The antenna, mandible and maxillule of L. ferrolensis sp. nov. are as in L. dovpori , L. punctata , L. flandrica and L. americana . The maxilliped of the new species is as in L. dovpori , L. punctata and L. americana ; however, the maxilliped of L. flandrica differs in the absence of spinular rows on the syncoxa and the basis ( Huys and Conroy-Dalton 1996). The antenna, mandible, maxillule and maxilliped of L. breviarticulata show a different setation and ornamentation pattern when compared with the new species, L. dovpori , L. punctata , L. americana and L. flandrica (Huys and Conroy- Dalton 1996). The type material no longer exists and the descriptions given by Scott (1902), Mielke (1975) and Huys and Conroy-Dalton (1996) are insufficient, so L. curvicauda cannot be compared. The main difference among the maxilla from L. ferrolensis sp. nov. and its congeners is the presence of one seta fused basally to a spine on the allobasis. This character distinguishes it from the other Leptopontia species , and can be considered as an apomorphy for L. ferrolensis sp. nov.

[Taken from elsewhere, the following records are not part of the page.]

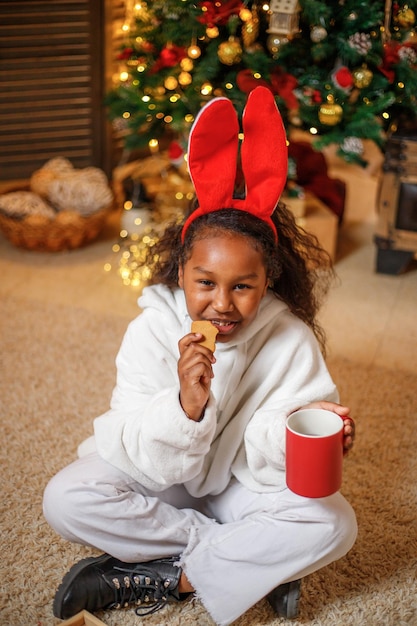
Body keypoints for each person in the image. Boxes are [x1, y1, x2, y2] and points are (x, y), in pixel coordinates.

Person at [43, 87, 357, 626]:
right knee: (66, 498)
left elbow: (280, 448)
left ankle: (170, 576)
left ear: (268, 282)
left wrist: (307, 428)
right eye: (205, 282)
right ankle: (250, 561)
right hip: (164, 478)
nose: (222, 304)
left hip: (241, 485)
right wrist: (186, 407)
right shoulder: (150, 330)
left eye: (243, 286)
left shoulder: (290, 339)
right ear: (181, 273)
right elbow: (131, 437)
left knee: (334, 522)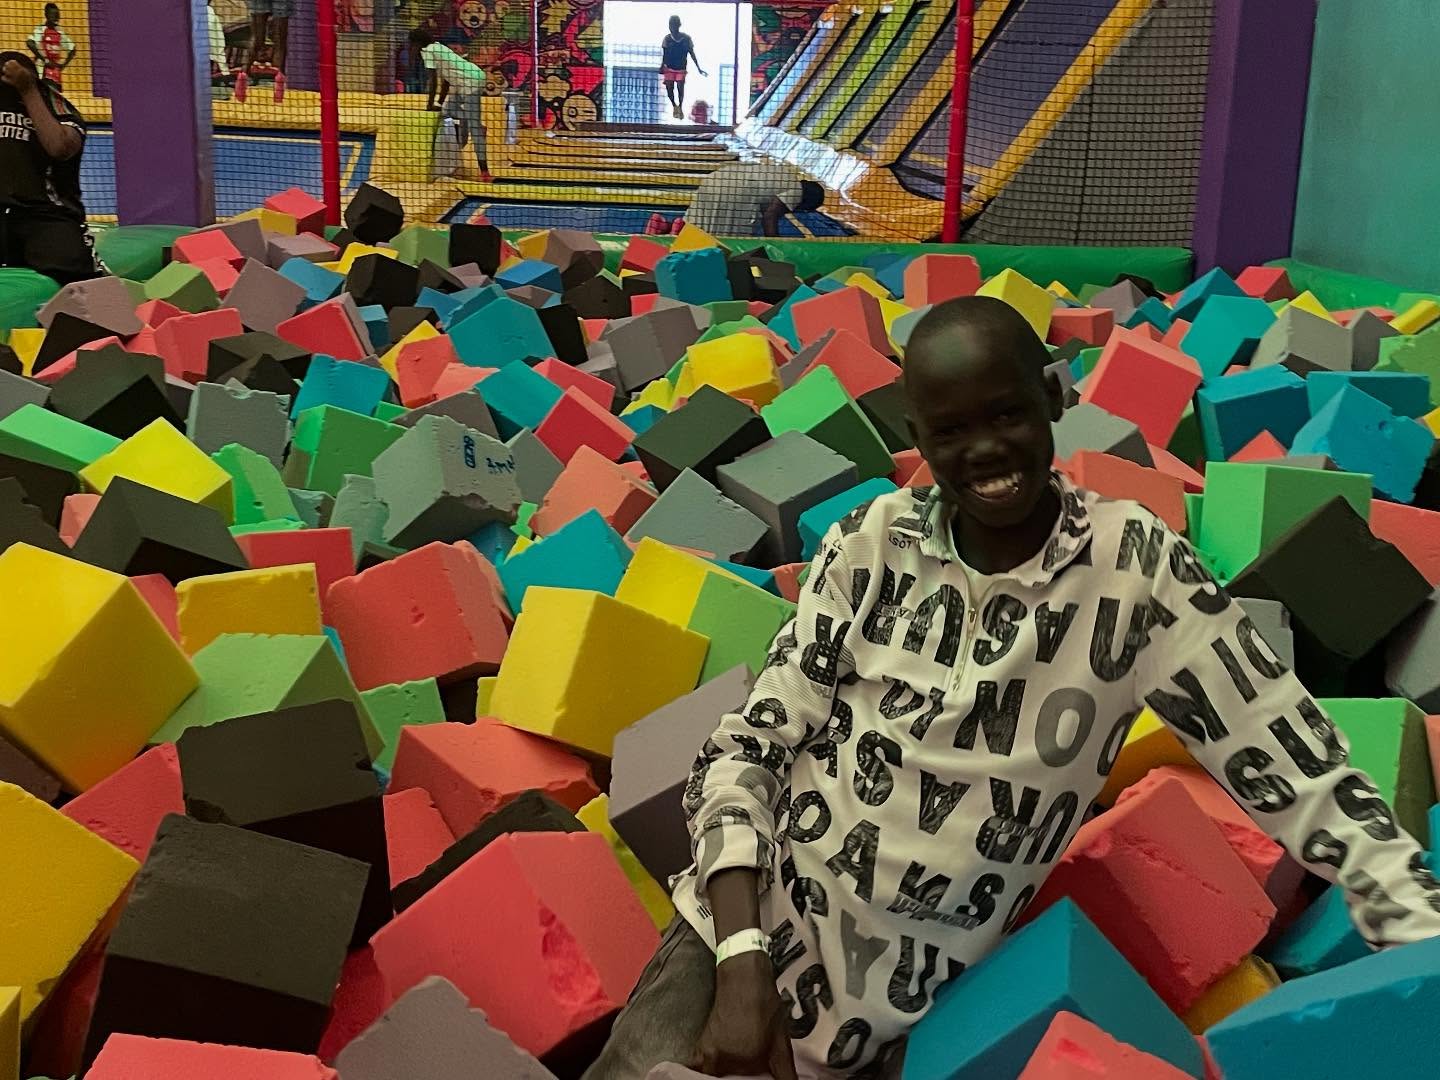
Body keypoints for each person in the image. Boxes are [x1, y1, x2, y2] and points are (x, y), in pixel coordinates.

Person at [582, 295, 1440, 1079]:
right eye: (951, 430)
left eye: (1007, 414)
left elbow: (1287, 755)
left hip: (901, 1019)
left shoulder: (1132, 572)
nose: (985, 449)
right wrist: (740, 962)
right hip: (735, 948)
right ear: (916, 432)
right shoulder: (871, 544)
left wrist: (1417, 932)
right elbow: (743, 751)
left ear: (1054, 398)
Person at [0, 52, 101, 284]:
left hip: (48, 216)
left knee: (78, 276)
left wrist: (28, 91)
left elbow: (60, 147)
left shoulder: (55, 105)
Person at [409, 28, 490, 183]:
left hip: (470, 83)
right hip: (474, 76)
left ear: (417, 43)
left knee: (474, 130)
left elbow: (433, 81)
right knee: (447, 111)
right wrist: (438, 103)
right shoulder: (439, 46)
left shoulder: (427, 51)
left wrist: (429, 105)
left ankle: (485, 171)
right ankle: (453, 160)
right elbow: (446, 80)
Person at [685, 160, 824, 238]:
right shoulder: (797, 190)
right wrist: (775, 245)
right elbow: (770, 216)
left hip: (715, 179)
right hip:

The main differences of the new species and its congeners in terms of the morphology of legs 1–4 are related to the type of setae (unipinnate or bipinnate) and in the number of spinular rows. A male P3 enp-2 represented by a barbed spine as it occurs in L. ferrolensis sp. nov. is also present in L. dovpori , L. punctata and L. flandrica . The male P3 enp-2 is represented by a bifid apex in L. curvicauda , while in L. americana it is a bifid spine. The male of L. breviarticulata is unknown.

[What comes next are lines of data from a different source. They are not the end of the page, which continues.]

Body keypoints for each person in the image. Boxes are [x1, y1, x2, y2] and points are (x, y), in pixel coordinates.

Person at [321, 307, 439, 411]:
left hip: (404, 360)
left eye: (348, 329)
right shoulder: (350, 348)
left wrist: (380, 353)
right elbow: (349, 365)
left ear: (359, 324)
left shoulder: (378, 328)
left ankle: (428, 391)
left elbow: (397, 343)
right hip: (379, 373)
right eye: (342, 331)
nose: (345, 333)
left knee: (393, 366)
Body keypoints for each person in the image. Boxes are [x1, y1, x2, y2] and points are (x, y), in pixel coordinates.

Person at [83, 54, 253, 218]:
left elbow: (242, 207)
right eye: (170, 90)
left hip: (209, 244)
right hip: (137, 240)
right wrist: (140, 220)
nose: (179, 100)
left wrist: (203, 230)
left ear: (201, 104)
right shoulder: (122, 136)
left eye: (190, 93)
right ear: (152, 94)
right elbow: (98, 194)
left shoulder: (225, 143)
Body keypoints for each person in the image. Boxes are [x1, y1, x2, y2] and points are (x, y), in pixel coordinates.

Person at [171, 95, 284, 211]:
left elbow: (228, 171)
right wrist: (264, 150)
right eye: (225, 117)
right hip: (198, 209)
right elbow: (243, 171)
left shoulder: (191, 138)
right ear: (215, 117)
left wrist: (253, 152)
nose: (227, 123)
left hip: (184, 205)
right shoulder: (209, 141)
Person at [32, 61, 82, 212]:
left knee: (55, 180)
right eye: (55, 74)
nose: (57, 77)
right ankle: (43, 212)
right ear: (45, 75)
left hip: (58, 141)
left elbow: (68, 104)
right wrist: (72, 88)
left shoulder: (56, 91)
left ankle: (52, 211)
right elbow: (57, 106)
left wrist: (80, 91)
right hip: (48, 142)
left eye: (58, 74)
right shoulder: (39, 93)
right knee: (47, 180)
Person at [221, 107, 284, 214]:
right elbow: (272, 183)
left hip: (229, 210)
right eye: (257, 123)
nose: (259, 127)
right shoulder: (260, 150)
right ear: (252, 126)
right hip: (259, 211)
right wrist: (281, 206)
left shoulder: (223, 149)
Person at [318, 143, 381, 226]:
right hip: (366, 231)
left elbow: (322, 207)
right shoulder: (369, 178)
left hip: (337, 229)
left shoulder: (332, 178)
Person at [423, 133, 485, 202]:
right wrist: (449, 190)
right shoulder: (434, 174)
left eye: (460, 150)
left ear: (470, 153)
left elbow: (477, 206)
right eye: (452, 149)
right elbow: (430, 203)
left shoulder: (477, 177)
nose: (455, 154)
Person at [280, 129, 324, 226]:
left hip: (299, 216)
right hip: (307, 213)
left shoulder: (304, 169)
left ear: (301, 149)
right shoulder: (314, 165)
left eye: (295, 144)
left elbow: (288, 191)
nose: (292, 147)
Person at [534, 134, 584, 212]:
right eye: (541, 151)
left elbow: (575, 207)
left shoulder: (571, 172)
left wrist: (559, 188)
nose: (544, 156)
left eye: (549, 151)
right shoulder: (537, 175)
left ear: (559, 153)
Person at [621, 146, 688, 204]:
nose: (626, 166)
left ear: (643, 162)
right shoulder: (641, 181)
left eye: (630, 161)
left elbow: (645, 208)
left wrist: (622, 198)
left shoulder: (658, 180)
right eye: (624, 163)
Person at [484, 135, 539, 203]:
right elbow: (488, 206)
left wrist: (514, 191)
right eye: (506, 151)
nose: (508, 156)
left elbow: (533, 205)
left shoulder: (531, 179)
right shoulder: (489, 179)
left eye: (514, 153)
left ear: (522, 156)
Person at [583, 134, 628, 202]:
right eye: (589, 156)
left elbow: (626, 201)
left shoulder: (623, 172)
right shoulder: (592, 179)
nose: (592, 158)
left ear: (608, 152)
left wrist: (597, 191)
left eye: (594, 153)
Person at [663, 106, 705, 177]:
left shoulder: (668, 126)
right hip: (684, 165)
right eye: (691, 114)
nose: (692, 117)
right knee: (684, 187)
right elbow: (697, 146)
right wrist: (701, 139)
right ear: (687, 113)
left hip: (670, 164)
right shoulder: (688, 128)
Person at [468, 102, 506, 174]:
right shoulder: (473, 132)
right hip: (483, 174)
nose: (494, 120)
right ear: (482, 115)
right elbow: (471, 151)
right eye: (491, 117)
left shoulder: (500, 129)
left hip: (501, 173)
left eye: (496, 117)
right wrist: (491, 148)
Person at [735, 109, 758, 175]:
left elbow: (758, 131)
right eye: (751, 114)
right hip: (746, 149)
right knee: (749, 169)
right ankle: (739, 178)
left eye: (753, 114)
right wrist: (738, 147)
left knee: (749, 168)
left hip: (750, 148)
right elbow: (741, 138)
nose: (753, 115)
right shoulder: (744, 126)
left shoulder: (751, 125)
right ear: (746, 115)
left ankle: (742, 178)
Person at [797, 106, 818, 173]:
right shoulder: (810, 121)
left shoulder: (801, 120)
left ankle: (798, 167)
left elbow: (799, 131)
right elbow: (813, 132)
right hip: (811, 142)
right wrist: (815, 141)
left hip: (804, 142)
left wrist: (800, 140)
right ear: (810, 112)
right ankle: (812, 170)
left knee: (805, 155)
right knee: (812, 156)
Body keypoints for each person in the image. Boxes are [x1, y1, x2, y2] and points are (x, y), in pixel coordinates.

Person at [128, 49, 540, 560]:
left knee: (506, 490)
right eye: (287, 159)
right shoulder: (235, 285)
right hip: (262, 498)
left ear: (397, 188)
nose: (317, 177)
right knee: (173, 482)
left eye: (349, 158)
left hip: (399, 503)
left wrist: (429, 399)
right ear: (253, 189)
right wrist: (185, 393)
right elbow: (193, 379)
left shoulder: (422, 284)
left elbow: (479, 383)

The presence of an inner bipinnate seta in P4 enp-1 is a common feature in females of Leptopontia . The absence of this element in males (except in L. americana , which presents a pinnate seta) is a sexual dimorphism. In the same way, another common feature in females of the other species of Leptopontia is the presence of a bipinnate spiniform seta on P3 enp-2. Examination of an additional female specimen of L. ferrolensis sp. nov. revealed the presence of a seta on P3 enp-2, hence the absence of that seta on the holotype needs to be considered as an accidental loss.

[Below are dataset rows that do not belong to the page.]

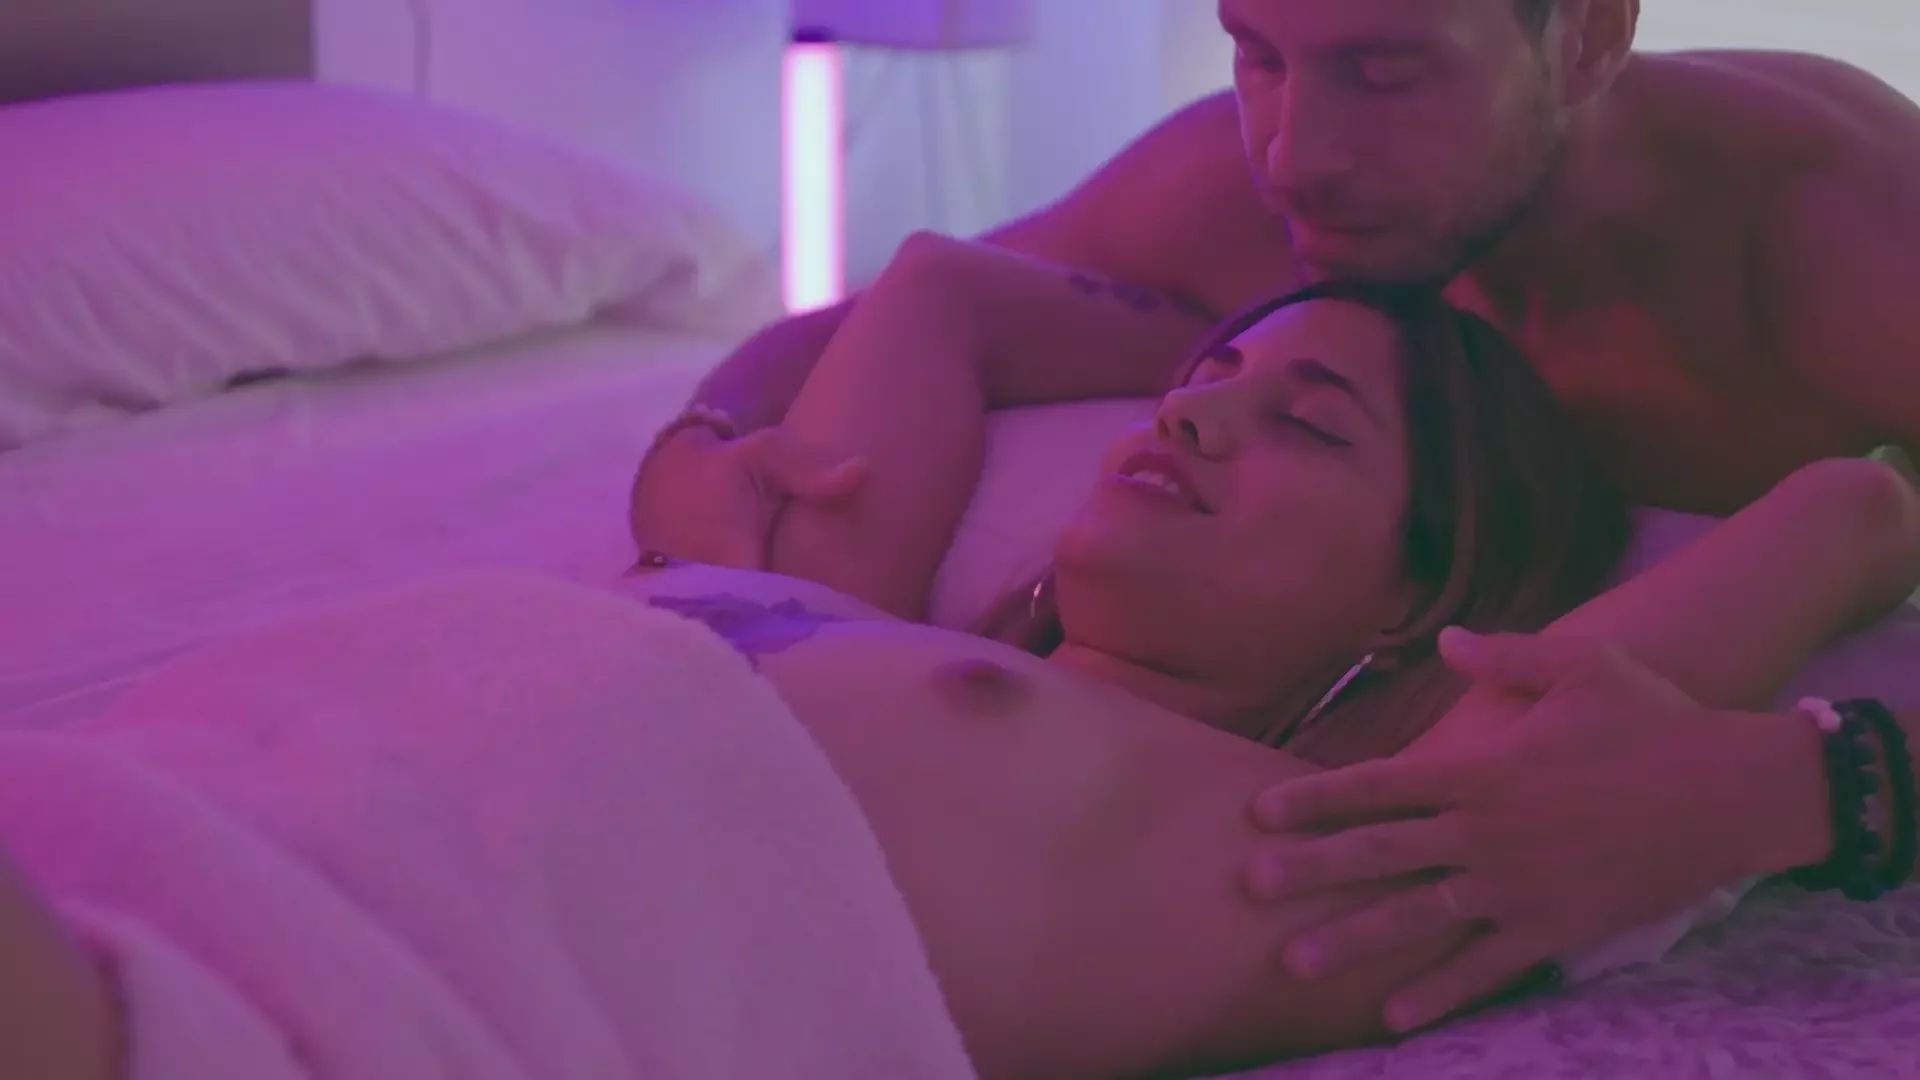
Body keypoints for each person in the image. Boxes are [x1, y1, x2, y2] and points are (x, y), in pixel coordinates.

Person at [7, 258, 1917, 1079]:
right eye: (1201, 385)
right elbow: (937, 284)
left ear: (1425, 599)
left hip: (293, 982)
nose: (1192, 418)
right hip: (174, 803)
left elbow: (1852, 505)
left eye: (1308, 425)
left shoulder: (1374, 837)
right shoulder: (859, 606)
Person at [625, 0, 1920, 1033]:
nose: (1296, 153)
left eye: (1388, 71)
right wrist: (703, 438)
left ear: (1587, 34)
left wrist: (1796, 786)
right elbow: (873, 318)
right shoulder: (1238, 193)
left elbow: (1858, 522)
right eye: (1257, 52)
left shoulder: (1848, 249)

The genus is widely distributed, records include the North European coasts, the Mediterranean Sea, the Pacific Ocean and the Atlantic Shelf of North America. With L. ferrolensis sp. nov. there are five species of Leptopontia described from the European coasts of the North Atlantic Ocean ( L. dovpori , L. curvicauda , L. punctata and L. flandrica ). This is the first species described from the Ría de Ferrol and the first record of the genus in Spain. The accompanying interstitial fauna includes two additional species of Leptopontia ( L. cf. punctata and L. cf. dovpori ), one species of Stenocaropsis Apostolov, 1982 (Cylindropsyllidae) (to be described separately) and Meloriastacus ctenidis Huys and Todaro, 1997 ( Leptastacidae Lang, 1948 ).